> _Provided data_:

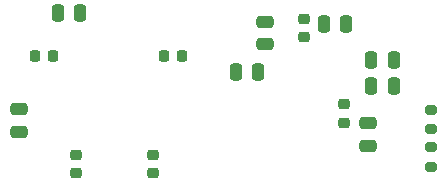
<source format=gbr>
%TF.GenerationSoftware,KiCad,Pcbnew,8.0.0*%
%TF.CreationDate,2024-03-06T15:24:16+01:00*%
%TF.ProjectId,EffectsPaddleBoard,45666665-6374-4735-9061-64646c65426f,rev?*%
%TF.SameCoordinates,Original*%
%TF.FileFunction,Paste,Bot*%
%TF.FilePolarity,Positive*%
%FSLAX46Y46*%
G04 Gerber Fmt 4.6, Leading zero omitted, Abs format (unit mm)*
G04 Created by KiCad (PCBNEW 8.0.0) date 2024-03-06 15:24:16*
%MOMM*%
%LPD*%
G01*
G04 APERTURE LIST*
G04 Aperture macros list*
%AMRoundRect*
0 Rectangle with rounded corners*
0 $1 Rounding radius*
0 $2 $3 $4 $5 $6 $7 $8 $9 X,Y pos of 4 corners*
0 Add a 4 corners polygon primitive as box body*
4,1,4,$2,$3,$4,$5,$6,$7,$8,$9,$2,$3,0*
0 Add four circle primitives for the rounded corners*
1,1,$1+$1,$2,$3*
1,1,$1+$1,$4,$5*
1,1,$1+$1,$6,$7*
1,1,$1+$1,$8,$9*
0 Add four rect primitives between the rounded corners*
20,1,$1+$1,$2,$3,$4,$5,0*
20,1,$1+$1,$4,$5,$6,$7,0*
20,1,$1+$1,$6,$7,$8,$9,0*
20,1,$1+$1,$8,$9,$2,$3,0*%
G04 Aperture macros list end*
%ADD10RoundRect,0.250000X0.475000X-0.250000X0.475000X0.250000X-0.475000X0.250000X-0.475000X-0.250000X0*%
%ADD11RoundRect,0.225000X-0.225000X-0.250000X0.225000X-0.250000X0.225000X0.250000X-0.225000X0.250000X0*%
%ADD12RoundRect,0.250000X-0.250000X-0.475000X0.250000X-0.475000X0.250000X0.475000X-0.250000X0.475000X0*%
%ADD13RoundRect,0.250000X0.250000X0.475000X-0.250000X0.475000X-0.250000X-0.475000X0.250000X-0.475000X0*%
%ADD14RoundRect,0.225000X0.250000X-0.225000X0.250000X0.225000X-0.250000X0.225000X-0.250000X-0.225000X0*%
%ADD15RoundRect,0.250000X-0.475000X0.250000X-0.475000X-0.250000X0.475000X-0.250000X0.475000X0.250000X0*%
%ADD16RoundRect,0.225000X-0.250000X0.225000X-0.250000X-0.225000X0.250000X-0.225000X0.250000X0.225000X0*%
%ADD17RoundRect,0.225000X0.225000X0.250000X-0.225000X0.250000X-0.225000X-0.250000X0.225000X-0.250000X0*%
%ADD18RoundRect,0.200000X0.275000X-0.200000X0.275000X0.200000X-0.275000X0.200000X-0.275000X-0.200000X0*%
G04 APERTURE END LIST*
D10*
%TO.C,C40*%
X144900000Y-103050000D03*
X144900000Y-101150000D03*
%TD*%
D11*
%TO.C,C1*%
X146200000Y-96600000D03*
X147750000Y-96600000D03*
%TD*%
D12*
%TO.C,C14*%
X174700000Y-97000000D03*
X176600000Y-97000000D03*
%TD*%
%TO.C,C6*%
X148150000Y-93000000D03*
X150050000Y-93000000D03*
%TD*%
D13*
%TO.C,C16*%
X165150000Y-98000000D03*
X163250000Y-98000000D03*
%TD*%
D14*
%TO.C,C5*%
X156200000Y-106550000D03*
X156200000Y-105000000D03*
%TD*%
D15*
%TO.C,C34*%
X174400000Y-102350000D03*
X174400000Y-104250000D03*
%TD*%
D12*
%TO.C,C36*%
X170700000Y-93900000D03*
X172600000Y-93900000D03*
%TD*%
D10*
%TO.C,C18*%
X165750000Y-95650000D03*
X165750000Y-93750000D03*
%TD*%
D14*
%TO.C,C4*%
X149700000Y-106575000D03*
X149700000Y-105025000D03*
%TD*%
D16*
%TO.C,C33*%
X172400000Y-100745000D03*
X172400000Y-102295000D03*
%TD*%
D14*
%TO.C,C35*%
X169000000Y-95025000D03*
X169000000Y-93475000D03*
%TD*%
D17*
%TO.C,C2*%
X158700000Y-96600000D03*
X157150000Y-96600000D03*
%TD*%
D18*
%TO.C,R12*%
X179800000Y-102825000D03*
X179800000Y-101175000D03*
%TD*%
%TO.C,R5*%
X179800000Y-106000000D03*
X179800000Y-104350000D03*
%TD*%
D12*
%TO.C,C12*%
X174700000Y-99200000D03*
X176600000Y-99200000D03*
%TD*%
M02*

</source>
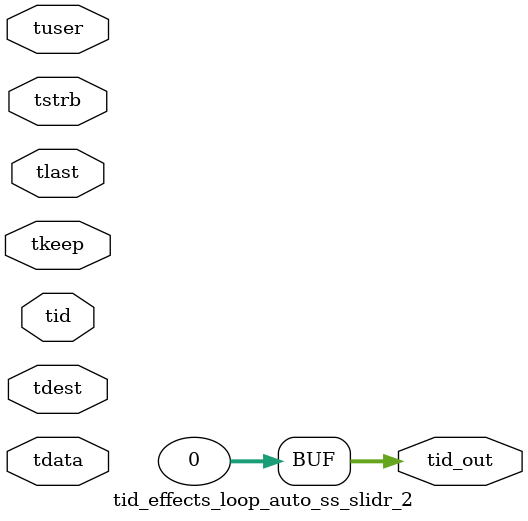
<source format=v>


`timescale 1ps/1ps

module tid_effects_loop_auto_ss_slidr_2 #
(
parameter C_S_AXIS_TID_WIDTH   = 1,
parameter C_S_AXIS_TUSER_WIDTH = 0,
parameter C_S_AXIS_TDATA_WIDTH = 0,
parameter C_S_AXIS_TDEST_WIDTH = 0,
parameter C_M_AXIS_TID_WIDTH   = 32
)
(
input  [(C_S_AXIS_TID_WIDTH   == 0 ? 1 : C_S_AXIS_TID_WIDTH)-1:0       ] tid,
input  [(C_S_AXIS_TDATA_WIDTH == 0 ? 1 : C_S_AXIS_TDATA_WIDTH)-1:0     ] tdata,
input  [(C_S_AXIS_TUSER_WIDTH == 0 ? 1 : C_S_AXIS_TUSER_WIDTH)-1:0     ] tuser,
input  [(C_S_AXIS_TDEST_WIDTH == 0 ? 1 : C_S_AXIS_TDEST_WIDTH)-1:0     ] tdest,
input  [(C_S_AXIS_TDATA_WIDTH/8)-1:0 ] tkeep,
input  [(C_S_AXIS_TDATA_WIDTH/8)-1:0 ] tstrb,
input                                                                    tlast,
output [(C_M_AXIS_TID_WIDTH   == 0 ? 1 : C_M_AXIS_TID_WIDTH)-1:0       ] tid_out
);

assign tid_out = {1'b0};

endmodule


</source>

* * *

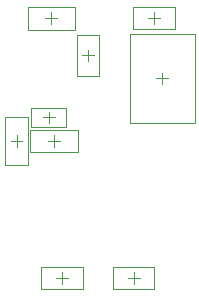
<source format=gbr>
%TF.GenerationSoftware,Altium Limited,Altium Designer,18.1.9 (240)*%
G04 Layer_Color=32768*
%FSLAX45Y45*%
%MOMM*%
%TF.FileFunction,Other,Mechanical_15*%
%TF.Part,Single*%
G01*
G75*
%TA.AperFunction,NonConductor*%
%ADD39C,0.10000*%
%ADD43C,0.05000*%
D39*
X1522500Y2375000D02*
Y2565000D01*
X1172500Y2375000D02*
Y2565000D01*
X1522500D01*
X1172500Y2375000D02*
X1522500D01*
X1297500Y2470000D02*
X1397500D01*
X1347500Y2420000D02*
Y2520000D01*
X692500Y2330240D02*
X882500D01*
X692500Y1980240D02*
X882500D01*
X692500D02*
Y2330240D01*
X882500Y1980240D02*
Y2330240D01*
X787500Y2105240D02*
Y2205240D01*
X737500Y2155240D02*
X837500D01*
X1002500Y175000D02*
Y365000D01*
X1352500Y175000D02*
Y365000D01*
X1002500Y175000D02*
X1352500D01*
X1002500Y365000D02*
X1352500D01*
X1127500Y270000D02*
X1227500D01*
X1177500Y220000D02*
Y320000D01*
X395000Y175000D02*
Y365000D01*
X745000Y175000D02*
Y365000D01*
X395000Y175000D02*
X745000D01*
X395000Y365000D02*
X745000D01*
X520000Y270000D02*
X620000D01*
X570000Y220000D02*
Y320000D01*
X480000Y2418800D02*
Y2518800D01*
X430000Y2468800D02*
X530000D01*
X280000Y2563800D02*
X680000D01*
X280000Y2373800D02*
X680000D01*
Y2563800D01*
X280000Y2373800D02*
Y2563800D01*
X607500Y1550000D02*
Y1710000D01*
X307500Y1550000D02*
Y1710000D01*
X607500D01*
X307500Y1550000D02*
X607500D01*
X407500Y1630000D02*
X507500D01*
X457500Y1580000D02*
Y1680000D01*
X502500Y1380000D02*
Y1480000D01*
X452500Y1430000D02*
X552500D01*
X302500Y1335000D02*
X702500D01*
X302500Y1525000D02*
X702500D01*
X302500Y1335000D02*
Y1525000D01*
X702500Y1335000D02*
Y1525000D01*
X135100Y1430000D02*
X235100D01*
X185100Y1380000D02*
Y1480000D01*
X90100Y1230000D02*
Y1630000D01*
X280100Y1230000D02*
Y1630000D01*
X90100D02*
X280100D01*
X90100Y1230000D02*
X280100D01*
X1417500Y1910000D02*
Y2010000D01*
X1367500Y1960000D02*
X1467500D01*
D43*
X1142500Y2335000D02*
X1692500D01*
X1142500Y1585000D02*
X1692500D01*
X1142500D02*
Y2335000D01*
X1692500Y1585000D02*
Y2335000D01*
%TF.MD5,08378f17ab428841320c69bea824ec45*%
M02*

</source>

> _What is being asked_: Go through the data above and find the lines with the word "parameter". Copy each of those lines.

> _Task result_:
parameter C_S_AXIS_TID_WIDTH   = 1,
parameter C_S_AXIS_TUSER_WIDTH = 0,
parameter C_S_AXIS_TDATA_WIDTH = 0,
parameter C_S_AXIS_TDEST_WIDTH = 0,
parameter C_M_AXIS_TID_WIDTH   = 32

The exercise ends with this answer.